Haproxy 1.6 + logstash 2.2; grok vs. online validators

I'm having a bit of a head banging against the wall issue... I have haproxy (v. 1.6) config'ed to syslog to logstash (v. 2.2.2). Grok's packaged haproxy filters are for v. 1.4- so i've had to hack them up a bit, plus add some matches on the front end to take into account the syslog bits.

What I have is pretty simple. The on-line grok validators are happy with my creation and parse everything I throw at them just fine. Logstash... not so much. I consistently get _grokparsefailure errors.

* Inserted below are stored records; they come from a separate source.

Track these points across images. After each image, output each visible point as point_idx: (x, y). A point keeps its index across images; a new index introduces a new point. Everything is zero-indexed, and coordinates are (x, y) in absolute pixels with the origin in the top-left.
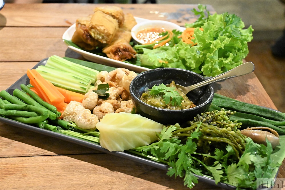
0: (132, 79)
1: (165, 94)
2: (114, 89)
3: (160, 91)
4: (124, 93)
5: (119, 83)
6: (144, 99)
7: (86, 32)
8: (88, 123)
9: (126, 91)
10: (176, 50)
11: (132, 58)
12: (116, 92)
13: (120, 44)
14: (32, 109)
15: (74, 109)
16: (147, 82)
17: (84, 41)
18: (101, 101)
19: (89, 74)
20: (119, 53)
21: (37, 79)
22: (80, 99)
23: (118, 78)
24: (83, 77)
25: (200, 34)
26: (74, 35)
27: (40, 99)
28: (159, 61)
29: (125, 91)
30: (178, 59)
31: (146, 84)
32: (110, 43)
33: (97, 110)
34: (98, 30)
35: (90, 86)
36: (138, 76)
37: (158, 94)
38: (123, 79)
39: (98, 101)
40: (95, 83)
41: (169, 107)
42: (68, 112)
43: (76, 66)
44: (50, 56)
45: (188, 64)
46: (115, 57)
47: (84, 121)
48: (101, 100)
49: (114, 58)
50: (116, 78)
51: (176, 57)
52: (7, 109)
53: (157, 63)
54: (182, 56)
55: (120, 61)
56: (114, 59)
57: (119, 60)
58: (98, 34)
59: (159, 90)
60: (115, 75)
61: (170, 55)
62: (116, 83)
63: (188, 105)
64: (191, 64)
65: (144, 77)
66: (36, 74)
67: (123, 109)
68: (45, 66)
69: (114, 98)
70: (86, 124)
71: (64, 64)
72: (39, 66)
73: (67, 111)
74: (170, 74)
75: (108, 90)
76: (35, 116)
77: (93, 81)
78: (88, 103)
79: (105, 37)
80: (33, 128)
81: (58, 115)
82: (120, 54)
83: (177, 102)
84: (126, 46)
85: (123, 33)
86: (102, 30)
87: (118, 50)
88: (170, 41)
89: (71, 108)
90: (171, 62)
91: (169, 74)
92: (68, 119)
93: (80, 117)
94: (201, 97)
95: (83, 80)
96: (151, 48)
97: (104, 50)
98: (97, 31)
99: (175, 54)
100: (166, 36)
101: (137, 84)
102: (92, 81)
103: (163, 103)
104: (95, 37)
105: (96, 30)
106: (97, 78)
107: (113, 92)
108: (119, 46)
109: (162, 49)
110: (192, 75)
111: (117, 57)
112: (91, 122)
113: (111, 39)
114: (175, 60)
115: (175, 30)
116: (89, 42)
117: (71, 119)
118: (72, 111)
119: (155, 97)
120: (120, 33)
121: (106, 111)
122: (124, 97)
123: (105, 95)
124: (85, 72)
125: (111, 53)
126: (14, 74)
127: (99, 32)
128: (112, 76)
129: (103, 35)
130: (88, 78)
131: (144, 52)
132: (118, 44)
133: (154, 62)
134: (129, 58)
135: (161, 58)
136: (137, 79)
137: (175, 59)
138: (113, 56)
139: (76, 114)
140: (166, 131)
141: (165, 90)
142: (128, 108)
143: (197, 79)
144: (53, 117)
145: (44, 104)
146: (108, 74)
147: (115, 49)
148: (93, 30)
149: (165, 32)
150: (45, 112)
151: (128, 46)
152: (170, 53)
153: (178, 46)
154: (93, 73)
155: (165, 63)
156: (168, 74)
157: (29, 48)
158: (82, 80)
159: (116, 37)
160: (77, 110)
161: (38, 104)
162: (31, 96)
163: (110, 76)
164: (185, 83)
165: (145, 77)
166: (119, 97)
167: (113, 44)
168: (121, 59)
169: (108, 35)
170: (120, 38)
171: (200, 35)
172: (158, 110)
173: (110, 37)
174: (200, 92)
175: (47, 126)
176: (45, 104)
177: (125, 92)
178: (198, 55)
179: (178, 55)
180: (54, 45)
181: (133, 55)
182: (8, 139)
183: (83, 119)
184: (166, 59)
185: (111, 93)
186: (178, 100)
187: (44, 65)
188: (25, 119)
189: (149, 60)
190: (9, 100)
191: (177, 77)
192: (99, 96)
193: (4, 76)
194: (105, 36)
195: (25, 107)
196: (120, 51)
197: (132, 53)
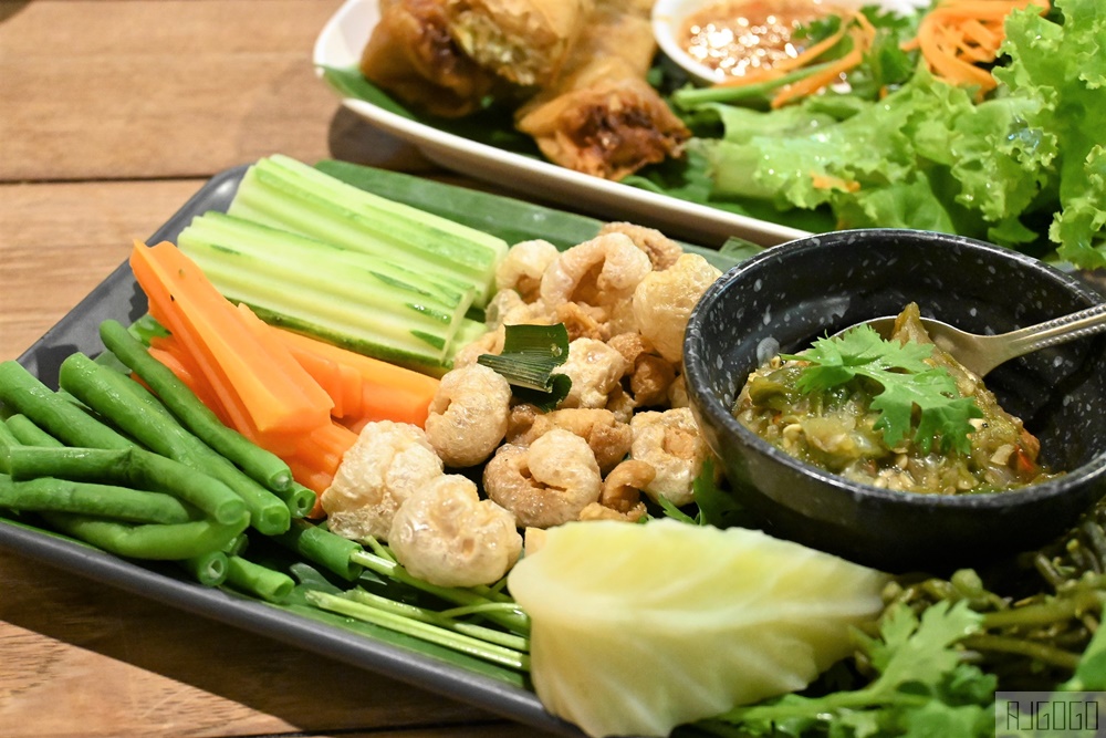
0: (695, 298)
1: (880, 389)
2: (595, 349)
3: (852, 371)
4: (645, 368)
5: (617, 309)
6: (760, 413)
7: (430, 27)
8: (466, 558)
9: (656, 355)
10: (903, 122)
11: (668, 157)
12: (605, 369)
13: (601, 90)
14: (160, 478)
15: (383, 472)
16: (768, 308)
17: (425, 72)
18: (525, 414)
19: (457, 260)
20: (600, 134)
21: (183, 301)
22: (413, 401)
23: (614, 283)
24: (424, 274)
25: (1043, 39)
26: (370, 45)
27: (200, 415)
28: (812, 179)
29: (651, 355)
30: (908, 168)
31: (761, 319)
32: (553, 83)
33: (510, 474)
34: (492, 16)
35: (463, 325)
36: (722, 282)
37: (841, 386)
38: (641, 295)
39: (508, 417)
40: (490, 306)
41: (904, 461)
42: (353, 490)
43: (389, 214)
44: (254, 164)
45: (969, 198)
46: (581, 154)
47: (440, 546)
48: (524, 408)
49: (580, 163)
50: (601, 283)
51: (896, 156)
52: (25, 474)
53: (805, 190)
54: (930, 151)
55: (607, 177)
56: (575, 168)
57: (602, 173)
58: (492, 37)
59: (848, 360)
60: (595, 269)
61: (868, 147)
62: (599, 312)
63: (1004, 442)
64: (981, 194)
65: (753, 283)
66: (180, 271)
67: (647, 466)
68: (229, 217)
69: (595, 397)
70: (452, 564)
71: (326, 202)
72: (197, 220)
73: (347, 483)
74: (890, 263)
75: (562, 359)
76: (175, 520)
77: (478, 293)
78: (461, 432)
79: (529, 52)
80: (163, 586)
81: (301, 503)
82: (606, 141)
83: (951, 431)
84: (634, 97)
85: (616, 29)
86: (514, 17)
87: (598, 119)
88: (857, 68)
89: (370, 468)
90: (872, 182)
91: (884, 263)
92: (351, 525)
93: (417, 527)
94: (1069, 393)
95: (428, 295)
96: (757, 103)
97: (523, 116)
98: (492, 26)
99: (897, 144)
100: (830, 42)
101: (721, 327)
102: (474, 296)
103: (868, 436)
104: (477, 52)
105: (485, 18)
106: (499, 281)
107: (589, 367)
108: (600, 97)
109: (818, 109)
110: (1013, 270)
111: (592, 159)
112: (481, 555)
113: (558, 62)
114: (896, 173)
115: (875, 8)
116: (450, 79)
117: (367, 529)
118: (374, 484)
119: (825, 406)
120: (601, 28)
121: (555, 484)
122: (647, 388)
123: (548, 385)
124: (436, 246)
125: (559, 135)
126: (78, 247)
127: (502, 26)
128: (581, 272)
129: (519, 41)
130: (451, 281)
131: (730, 129)
132: (592, 86)
133: (789, 183)
134: (654, 160)
135: (824, 161)
136: (718, 300)
137: (895, 165)
138: (570, 150)
139: (398, 502)
140: (915, 632)
141: (877, 363)
142: (675, 460)
143: (1044, 293)
144: (273, 519)
145: (222, 441)
146: (557, 261)
147: (582, 113)
148: (468, 18)
149: (825, 22)
150: (228, 504)
151: (645, 95)
152: (865, 135)
153: (907, 97)
154: (478, 252)
155: (844, 190)
156: (879, 263)
157: (150, 107)
158: (420, 292)
159: (584, 46)
160: (402, 477)
161: (193, 440)
162: (156, 394)
163: (567, 271)
164: (973, 312)
165: (758, 285)
166: (620, 390)
167: (569, 90)
168: (611, 167)
169: (545, 42)
170: (600, 56)
171: (1046, 44)
172: (858, 499)
173: (556, 52)
174: (1057, 363)
175: (241, 572)
176: (226, 444)
177: (649, 363)
178: (1029, 150)
179: (909, 148)
180: (276, 86)
181: (670, 142)
182: (32, 636)
183: (435, 534)
184: (849, 168)
185: (577, 370)
186: (951, 423)
187: (222, 207)
188: (120, 536)
189: (765, 173)
190: (36, 418)
191: (928, 281)
192: (512, 387)
193: (24, 259)
194: (532, 46)
195: (120, 459)
196: (606, 126)
197: (667, 135)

Here's an example log line:

<134>Mar 2 23:39:47 haproxy[1]: [02/Mar/2016:23:39:46.380] haproxy-container~ server_notes/noteswiki 280/0/0/355/635 302 453 - - ---- 1/1/0/1/0 0/0 "GET /w/index.php?title=AWS_KMS&diff=695&oldid=694&mobileaction=toggle_view_mobile HTTP/1.1"

And my grok match:

%{SYSLOG5424PRI}%{SYSLOGTIMESTAMP:syslog_timestamp} %{DATA:syslog_program}(?:[%{POSINT:syslog_pid}])?: %{IP:client}:%{INT:port} [%{HAPROXYDATE:accept_date}] %{NOTSPACE:frontend_name} %{NOTSPACE:backend_name}/%{NOTSPACE:server_name} %{INT:time_request}/%{INT:time_queue}/%{INT:time_backend_connect}/%{INT:time_backend_response}/%{NOTSPACE:time_duration} %{INT:http_status_code} %{NOTSPACE:bytes_read} %{DATA:captured_request_cookie} %{DATA:captured_response_cookie} %{NOTSPACE:termination_state} %{INT:actconn}/%{INT:feconn}/%{INT:beconn}/%{INT:srvconn}/%{NOTSPACE:retries} %{INT:srv_queue}/%{INT:backend_queue} \"(|(%{WORD:http_verb} (%{URIPROTO:http_proto}://)?(?:%{USER:http_user}(?::[^@]*)?@)?(?:%{URIHOST:http_host})?(?:%{URIPATHPARAM:http_request})?( HTTP/%{NUMBER:http_version})?))?\"

What am I missing?!


Do you really have backslash-escaped double quotes in the input log strings? Like in the very last couple of characters in the logs message.

Always post regular expressions, configuration snippets etc formatted as code. Otherwise the forum software will ignore leading whitespace and strip certain things, leading to confusion and time-wasting "don't you actually have a backslash before your square brackets?" questions.

Yes, unfortunately the incoming string really does have quotes, which subsequently need to be escaped. I've not run through a tcp cap to see where the trailing double quote are coming from (they are not in haproxy's httplog format). Perhaps they are being injected someplace else... I'm not sure.

However, after some deeper consultation with myself at the gym, I think I could tackle this problem better and write a custom log format in haproxy to output in JSON. I think that may work better.